Ossos do orifício… quer dizer, do ofício.

– Entendeu, tio? É assim que eu me defendo, mas nem é tanto pelo dinheiro, pois que o meu pai sempre me manda uma boa quantia… é prazer mesmo, entendeu?

– Entendi. Na verdade eu até desconfiava, só que não ia perguntar, é claro.

– Só espero que você não fiquei frustrado.

– Frustrado por quê?

– Lembra que você falou uma vez que só mesmo mulher da zona para te aceitar, e que você não queria nunca ir na zona?

– Não é que eu não queria, eu não tinha era coragem, mas…

– O que foi, tio?

– Agora entendi.

– Entendeu o quê?

– Quer dizer que aquela vez lá na represa, a primeira vez, e depois as outras vezes, e também aqui, agora…

– Não senhor! Não vá dizer e nem vá pensar que só fiz, que só faço por compaixão, por pena. Não vá pensar uma coisa dessa. Só fiz mesmo, só faço, porque… já falei… sinto prazer. Senti prazer contigo, sinto prazer… sinto prazer com os homens, na maioria tudo bem mais velho que eu, que você, alguns já bem velhos mesmo. Mas eu sinto prazer, e não é só o prazer sexual propriamente dito, o prazer de gozar… nem sempre eu gozo junto. É um prazer que não sei explicar.

– Eu entendo, e nem vou pensar nada. Como eu disse, eu já desconfiava, mas isso não muda nada. Não tem comparação nenhuma eu ir na zona pegar uma mulher daquelas, por mais novinha e mais bonitinha que seja, não tem a mínima comparação. Você… você…

– O que tem eu?

– O que tem…? O que tem é que…

– É o quê? Fala!

– Sabe aquela história, lavou tá limpo?

– Sei.

– Então… já lavou?

– Já, mas nem precisava, não usei ela.

– Não!? Não vai dizer que… Você leva atrás? Por que não me falou isso antes? Sempre tive a maior vontade de pedir… Agora eu quero.

– E não vai ficar só querendo.

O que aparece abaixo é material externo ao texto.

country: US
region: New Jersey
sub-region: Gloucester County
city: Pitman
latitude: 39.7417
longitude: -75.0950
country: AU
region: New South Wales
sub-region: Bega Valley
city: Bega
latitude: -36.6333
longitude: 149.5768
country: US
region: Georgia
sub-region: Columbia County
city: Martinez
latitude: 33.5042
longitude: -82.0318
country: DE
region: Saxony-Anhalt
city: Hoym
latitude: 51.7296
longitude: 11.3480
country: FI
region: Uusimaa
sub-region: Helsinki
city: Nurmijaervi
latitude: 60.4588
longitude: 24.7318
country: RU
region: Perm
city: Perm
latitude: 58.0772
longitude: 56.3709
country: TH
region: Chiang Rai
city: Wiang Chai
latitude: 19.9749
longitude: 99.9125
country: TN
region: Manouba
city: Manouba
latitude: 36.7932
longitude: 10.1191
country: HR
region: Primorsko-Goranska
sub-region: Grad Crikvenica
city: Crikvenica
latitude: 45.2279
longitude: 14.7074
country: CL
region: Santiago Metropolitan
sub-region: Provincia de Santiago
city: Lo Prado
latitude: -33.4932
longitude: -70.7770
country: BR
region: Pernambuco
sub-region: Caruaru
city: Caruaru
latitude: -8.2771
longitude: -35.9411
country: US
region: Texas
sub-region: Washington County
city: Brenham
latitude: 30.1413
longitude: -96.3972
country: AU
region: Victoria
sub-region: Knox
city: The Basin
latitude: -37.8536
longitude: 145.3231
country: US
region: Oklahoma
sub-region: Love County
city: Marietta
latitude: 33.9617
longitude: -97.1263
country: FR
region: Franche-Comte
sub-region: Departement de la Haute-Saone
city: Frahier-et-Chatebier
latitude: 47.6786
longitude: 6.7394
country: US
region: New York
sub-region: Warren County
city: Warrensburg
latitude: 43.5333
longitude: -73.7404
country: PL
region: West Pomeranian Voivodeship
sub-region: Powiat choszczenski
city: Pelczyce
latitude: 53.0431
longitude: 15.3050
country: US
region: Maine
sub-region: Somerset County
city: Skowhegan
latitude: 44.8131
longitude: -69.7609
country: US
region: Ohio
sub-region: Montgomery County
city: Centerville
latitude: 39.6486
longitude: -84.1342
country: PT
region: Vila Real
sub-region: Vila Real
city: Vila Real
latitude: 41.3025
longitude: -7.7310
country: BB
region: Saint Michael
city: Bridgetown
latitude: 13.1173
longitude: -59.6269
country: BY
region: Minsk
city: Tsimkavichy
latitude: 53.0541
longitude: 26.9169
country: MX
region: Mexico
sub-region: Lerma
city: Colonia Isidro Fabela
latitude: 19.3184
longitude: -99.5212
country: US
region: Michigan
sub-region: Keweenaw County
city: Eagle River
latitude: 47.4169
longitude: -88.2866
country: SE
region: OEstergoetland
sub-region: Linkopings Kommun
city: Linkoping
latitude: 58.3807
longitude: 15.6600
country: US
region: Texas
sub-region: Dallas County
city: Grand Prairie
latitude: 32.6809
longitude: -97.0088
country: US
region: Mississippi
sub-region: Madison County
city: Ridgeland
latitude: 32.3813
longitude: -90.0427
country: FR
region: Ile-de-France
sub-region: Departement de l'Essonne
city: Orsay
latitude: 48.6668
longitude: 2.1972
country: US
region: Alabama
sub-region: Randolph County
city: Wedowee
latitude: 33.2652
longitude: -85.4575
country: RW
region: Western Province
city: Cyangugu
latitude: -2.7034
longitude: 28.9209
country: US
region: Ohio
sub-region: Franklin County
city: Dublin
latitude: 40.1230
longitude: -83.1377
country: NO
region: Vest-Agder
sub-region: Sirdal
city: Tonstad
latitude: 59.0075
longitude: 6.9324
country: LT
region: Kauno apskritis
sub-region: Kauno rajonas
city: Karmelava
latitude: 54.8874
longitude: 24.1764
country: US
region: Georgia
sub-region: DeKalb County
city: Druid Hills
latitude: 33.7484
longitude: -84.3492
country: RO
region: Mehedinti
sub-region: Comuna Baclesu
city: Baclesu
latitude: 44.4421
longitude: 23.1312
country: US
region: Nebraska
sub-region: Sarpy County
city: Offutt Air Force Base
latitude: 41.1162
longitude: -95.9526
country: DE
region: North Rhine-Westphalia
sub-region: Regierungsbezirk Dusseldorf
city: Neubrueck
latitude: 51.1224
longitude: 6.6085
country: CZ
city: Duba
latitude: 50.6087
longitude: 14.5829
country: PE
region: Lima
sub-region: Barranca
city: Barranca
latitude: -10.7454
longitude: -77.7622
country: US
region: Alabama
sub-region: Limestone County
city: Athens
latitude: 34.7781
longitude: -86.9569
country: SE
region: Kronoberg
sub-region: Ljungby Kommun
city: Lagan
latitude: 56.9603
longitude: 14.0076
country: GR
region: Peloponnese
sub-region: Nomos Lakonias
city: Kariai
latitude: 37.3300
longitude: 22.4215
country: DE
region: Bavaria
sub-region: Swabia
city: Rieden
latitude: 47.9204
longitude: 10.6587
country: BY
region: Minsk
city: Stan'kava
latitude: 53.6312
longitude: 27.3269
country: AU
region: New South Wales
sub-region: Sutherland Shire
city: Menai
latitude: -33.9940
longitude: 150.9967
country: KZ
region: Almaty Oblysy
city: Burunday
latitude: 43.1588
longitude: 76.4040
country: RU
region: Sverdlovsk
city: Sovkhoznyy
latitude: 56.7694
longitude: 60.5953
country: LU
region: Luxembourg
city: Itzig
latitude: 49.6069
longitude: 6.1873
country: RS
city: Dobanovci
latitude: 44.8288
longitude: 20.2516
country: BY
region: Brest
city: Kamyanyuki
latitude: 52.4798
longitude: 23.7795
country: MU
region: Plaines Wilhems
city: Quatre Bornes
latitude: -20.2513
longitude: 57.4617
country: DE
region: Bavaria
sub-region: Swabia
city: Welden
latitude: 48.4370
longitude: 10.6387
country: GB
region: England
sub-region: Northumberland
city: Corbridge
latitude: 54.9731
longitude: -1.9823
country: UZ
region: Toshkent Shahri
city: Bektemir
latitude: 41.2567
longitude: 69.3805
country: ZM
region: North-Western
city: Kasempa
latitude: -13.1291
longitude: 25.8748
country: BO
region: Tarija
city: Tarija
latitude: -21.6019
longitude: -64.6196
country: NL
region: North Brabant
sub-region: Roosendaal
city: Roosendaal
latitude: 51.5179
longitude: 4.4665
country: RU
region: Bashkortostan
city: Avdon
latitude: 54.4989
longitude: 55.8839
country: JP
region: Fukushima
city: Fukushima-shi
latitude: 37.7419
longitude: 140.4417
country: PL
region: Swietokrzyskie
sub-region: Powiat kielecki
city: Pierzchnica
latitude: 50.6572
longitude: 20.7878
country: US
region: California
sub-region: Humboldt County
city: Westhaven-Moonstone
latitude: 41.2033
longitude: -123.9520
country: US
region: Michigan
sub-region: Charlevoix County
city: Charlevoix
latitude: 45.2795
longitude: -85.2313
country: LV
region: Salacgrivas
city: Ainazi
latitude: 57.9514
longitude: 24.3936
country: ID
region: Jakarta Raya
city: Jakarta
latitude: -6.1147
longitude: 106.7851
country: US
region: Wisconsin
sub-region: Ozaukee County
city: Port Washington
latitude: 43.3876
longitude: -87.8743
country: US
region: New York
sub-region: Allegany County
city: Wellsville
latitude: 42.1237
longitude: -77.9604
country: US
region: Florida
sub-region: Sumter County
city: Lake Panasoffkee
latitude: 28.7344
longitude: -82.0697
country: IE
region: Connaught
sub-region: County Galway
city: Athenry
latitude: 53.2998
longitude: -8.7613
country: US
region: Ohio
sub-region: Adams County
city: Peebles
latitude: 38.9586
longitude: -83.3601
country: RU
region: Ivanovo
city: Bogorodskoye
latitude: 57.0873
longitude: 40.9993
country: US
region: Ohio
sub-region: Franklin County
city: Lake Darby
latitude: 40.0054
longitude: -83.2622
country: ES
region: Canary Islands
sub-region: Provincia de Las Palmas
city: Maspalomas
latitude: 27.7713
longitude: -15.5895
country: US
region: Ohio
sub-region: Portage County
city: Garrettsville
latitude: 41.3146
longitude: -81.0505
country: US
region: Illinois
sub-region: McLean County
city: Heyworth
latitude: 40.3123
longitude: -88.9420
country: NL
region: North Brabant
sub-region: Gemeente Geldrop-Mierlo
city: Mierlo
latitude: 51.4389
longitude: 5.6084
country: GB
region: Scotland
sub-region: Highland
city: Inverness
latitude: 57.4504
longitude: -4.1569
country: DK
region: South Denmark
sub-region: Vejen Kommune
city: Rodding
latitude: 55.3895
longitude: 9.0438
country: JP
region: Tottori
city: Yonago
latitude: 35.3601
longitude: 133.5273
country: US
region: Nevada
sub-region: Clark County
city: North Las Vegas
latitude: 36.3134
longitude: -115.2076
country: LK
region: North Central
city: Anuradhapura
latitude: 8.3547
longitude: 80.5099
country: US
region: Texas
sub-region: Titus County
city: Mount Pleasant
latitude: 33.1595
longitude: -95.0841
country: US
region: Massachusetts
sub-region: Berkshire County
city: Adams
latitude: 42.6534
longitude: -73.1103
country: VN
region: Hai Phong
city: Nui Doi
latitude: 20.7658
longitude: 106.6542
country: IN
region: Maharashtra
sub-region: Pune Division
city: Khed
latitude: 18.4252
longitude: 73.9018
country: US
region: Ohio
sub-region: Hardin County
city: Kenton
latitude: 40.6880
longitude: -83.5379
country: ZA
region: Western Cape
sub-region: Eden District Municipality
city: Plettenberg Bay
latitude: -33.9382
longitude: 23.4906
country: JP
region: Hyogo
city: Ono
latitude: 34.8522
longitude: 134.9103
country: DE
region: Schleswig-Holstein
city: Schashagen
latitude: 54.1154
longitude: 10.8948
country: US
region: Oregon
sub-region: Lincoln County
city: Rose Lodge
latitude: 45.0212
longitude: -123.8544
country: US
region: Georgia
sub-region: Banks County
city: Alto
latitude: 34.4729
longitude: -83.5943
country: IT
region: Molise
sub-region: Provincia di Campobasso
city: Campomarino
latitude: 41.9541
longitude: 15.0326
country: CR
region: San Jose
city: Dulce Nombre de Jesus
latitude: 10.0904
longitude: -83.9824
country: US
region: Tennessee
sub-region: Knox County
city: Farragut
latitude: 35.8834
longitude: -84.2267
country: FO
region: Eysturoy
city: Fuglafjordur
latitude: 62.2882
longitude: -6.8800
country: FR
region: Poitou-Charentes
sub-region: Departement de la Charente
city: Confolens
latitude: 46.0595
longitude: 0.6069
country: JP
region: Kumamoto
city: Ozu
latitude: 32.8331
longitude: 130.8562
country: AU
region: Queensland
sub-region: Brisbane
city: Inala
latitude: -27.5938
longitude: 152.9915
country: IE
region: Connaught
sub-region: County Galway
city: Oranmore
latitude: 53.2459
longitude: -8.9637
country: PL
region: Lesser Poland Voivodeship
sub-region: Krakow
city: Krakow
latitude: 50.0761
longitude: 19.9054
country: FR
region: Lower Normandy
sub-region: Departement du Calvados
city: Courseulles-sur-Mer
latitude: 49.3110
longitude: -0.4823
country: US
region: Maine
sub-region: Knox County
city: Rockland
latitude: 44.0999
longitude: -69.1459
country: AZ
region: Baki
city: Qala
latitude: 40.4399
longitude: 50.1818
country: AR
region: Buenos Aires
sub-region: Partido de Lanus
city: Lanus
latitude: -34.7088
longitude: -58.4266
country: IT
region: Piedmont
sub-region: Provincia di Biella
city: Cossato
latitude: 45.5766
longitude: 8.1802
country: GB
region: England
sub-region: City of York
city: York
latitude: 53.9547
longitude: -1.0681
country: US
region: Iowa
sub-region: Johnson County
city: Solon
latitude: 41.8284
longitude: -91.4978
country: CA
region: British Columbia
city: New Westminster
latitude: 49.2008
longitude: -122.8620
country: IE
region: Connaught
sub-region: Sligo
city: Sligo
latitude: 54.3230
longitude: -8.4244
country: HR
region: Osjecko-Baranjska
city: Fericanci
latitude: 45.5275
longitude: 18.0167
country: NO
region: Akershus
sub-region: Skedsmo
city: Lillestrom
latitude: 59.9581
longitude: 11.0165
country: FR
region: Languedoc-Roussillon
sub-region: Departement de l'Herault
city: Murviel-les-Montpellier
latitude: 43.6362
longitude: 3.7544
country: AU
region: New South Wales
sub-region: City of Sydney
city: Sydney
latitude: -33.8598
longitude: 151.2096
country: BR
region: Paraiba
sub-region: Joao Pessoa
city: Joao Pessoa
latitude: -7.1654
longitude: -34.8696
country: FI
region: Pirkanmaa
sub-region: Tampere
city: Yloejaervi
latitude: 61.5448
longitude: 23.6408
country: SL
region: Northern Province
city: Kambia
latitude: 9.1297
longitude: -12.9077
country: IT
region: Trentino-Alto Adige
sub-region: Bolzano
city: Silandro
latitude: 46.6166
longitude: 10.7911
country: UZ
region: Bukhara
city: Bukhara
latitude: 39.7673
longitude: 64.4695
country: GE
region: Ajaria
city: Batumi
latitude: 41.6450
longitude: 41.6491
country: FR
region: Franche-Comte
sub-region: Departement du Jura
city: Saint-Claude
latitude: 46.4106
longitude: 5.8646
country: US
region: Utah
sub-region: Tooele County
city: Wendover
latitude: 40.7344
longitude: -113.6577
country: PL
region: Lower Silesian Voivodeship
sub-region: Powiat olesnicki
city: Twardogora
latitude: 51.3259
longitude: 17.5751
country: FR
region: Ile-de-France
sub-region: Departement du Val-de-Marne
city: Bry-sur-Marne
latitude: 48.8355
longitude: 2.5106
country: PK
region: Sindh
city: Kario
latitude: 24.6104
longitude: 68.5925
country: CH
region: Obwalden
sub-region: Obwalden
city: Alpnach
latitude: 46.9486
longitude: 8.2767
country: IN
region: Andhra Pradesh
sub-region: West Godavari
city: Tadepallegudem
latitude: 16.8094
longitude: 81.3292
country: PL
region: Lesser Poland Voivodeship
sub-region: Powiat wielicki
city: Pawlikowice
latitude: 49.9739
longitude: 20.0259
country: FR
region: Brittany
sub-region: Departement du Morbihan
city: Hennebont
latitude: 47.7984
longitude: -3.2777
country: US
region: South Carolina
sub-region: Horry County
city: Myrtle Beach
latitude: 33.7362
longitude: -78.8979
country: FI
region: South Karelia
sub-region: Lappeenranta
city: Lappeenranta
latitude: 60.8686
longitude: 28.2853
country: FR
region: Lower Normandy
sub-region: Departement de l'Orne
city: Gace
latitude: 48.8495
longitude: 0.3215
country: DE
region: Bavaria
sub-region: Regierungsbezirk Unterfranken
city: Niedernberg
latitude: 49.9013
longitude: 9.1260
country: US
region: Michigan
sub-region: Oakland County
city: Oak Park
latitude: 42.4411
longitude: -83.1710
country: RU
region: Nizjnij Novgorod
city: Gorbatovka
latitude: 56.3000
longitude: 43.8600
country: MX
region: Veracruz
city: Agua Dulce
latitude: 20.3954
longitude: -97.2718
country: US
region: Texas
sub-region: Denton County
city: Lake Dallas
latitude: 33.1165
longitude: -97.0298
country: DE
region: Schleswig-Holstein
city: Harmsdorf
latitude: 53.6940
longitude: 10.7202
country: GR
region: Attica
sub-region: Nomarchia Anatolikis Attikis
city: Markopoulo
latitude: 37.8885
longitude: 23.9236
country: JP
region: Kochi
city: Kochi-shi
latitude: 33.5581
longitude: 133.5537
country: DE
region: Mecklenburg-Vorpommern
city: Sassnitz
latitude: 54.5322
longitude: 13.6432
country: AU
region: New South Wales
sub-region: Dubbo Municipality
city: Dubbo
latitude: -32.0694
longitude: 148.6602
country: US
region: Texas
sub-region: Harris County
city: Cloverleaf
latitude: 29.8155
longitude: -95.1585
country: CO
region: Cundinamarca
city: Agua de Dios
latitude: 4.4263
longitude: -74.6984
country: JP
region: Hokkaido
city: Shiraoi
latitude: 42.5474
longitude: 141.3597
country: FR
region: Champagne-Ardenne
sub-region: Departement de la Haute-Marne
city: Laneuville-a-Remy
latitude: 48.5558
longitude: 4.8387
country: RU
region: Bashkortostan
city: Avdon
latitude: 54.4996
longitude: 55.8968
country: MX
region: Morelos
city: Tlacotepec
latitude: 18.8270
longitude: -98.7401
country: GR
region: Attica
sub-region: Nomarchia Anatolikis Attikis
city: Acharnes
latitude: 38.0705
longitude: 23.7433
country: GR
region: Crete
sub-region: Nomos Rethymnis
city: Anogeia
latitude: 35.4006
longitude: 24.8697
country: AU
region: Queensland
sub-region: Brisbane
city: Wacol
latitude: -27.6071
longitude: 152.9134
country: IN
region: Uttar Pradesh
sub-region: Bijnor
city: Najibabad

Só que hoje não, agora não… agora é só nela… quer?

E lá vou eu pro quarto outra vez, aquele boquete caprichado, a garganta profunda, que há muito já peguei gosto, e então, devido às dificuldades físicas do tio, aquela cavalgada, subindo e descendo o corpo, mexendo, remexendo, esfregando a xana, rebolando, olhando nos olhos dele…

– Goza, tio… goza!

– Goza também, menina, goza também!

Não sei como, mas o tio conseguiu um ingresso de última hora e fui com ele até o Alianz, ver o show do Paul… magnifico.

Minha preferida sempre foi a Taylor Swift, mas desde que fiquei sabendo que ela sempre foi fã dos Beatles, virei fã também.

Voltamos do show, abrimos um vinho.

– Amanhã estou indo embora.

– Eu sei, tio. Não esqueci, não. Termina o vinho que vou ao banheiro me preparar.